Stored data >>
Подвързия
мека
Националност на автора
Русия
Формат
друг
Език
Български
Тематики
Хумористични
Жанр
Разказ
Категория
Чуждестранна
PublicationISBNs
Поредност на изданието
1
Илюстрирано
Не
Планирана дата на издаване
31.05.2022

Problem to solve >>
From the records above, please extract every line and repeat it exactly.

Answer for the task >>
Подвързия
мека
Националност на автора
Русия
Формат
друг
Език
Български
Тематики
Хумористични
Жанр
Разказ
Категория
Чуждестранна
PublicationISBNs
Поредност на изданието
1
Илюстрирано
Не
Планирана дата на издаване
31.05.2022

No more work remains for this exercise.